I’m on an optimization kick, at the moment.
I tend to use multiple tables, so I don’t have empty columns.
My question is, are empty columns a big deal? I’m not talking for space. I’m referring to speed of indexing, data retrieval, etc…
My bet example is when I have a simple customers table, and some columns are not always filled. Like email, dob, ssn, or pic. I’d say most of the time they are not filled in.
That causes me to create a new table to house just the ancillary data.
but would it really make a difference if I put these columns in the same table with the rest of the customer info?
If I do this, then there will be many records with empty columns. Which causes me to wonder how much this affects performance when the record count is huge.

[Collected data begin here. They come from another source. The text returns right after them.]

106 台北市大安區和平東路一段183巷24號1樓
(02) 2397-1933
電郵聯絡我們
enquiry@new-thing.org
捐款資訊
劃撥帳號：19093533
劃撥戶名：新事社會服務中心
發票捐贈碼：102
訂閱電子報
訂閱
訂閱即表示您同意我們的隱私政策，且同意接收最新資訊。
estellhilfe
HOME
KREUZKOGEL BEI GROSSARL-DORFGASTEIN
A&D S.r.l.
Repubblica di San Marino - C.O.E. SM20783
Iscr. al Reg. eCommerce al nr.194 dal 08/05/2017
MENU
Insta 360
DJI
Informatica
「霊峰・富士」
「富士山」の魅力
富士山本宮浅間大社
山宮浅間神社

If you’re on an optimization kick, my advice is to get off it 🙂
Optimization is something that should be done in response to a performance problem, not a whim. If there’s no performance problem, all optimization is wasted effort.

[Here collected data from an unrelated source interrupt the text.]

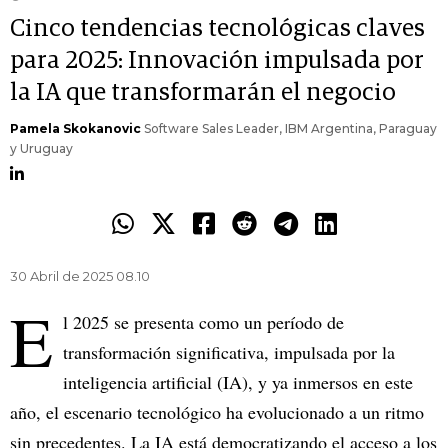
Cinco tendencias tecnológicas claves
para 2025: Innovación impulsada por
la IA que transformarán el negocio
Pamela Skokanovic
Software Sales Leader, IBM Argentina, Paraguay
y Uruguay
30 Abril de 2025 08.10
E
l 2025 se presenta como un período de
transformación significativa, impulsada por la
inteligencia artificial (IA), y ya inmersos en este
año, el escenario tecnológico ha evolucionado a un ritmo
sin precedentes. La IA está democratizando el acceso a los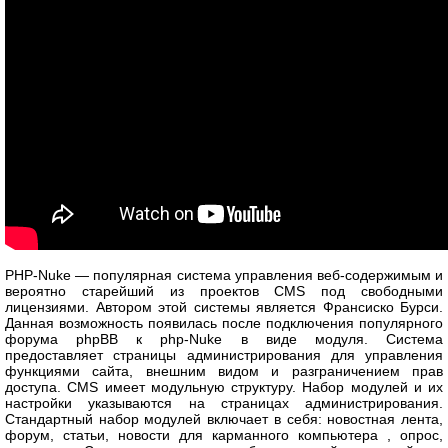
PHP-Nuke — популярная система управления веб-содержимым и
вероятно старейший из проектов CMS под свободными
лицензиями. Автором этой системы является Франсиско Бурси.
Данная возможность появилась после подключения популярного
форума phpBB к php-Nuke в виде модуля. Система
предоставляет страницы администрирования для управления
функциями сайта, внешним видом и разграничением прав
доступа. CMS имеет модульную структуру. Набор модулей и их
настройки указываются на страницах администрирования.
Стандартный набор модулей включает в себя: новостная лента,
форум, статьи, новости для карманного компьютера , опрос,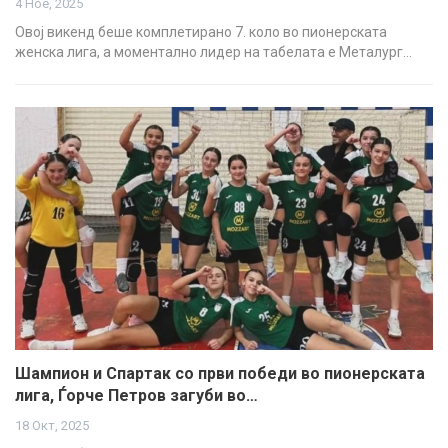
4 Ное, 2025
Овој викенд беше комплетирано 7. коло во пионерската
женска лига, а моментално лидер на табелата е Металург…
Шампион и Спартак со први победи во пионерската
лига, Ѓорче Петров загуби во…
18 Окт, 2025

Empty fields rarely make a large difference to data retrieval in a properly designed schema since most queries should, as much as possible, use indexes only for deciding which rows to get. Once the rows are discovered, that’s when you go to the table to get the actual data.
And speed of indexing won’t change just because the column is stored in another table. If it needs to be indexed, then it needs to be indexed.
I prefer my schema to be as simple as possible (while still mostly following 3NF) so as to avoid unnecessary joins.